Exclude the pictures and repeat all of the data exactly.

#### Given information:
-- -- --

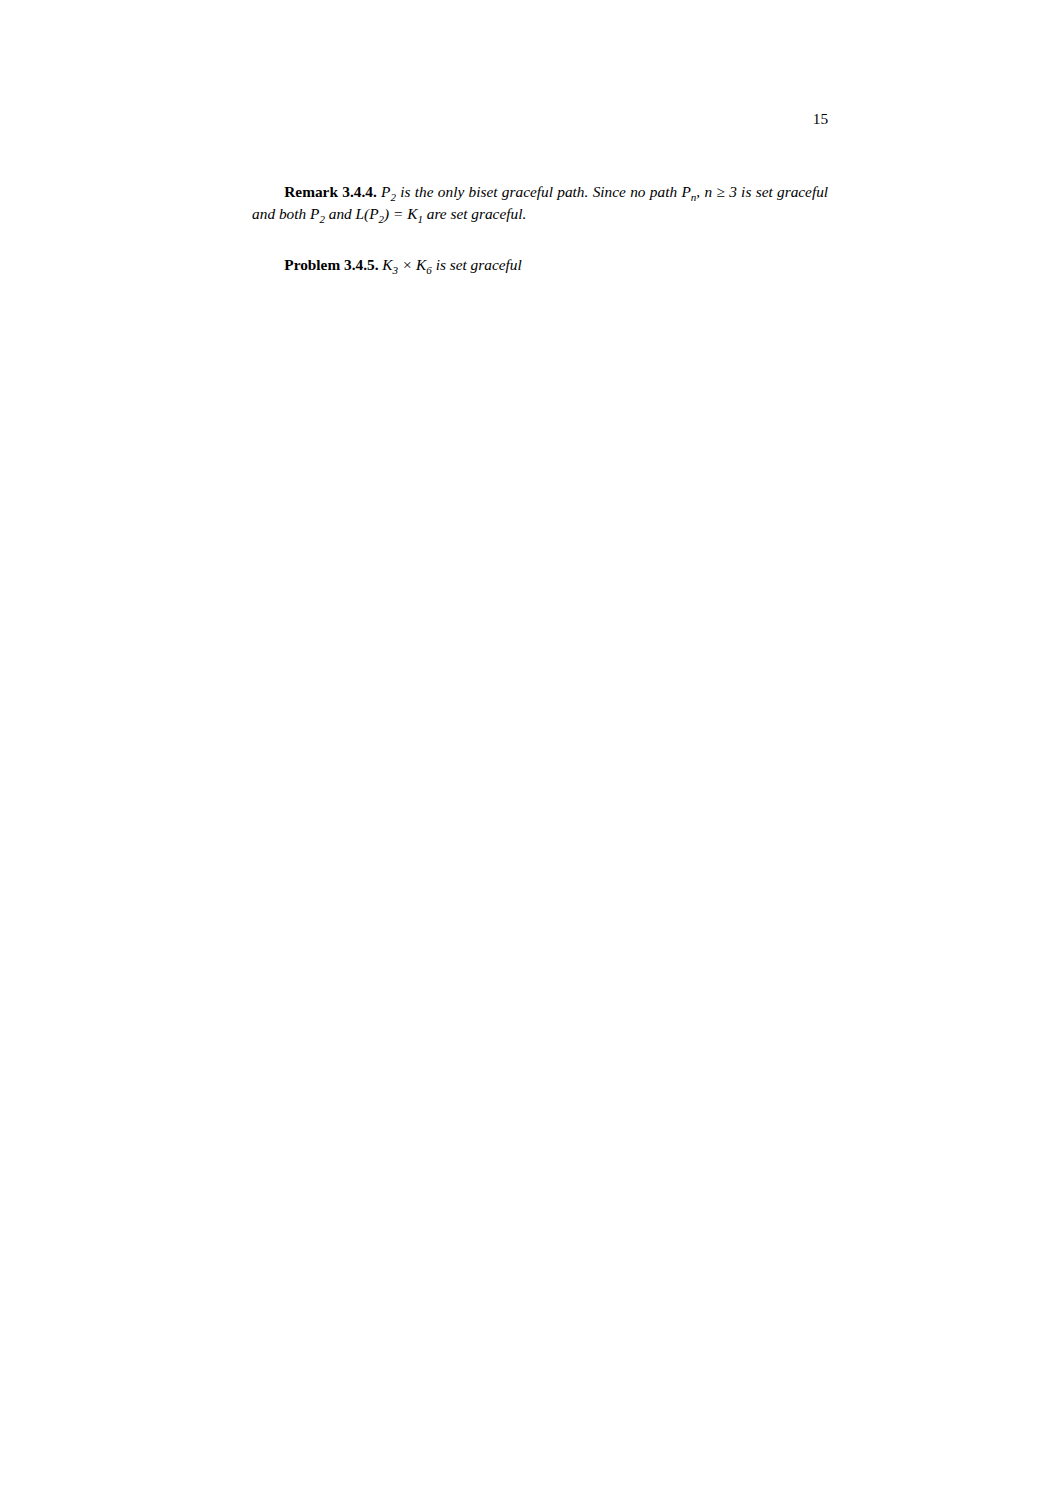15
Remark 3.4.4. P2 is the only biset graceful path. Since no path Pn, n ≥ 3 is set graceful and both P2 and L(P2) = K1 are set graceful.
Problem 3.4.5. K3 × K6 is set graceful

-- -- --

#### Final answer:
15
Remark 3.4.4. P2 is the only biset graceful path. Since no path Pn, n ≥ 3 is set graceful and both P2 and L(P2) = K1 are set graceful.
Problem 3.4.5. K3 × K6 is set graceful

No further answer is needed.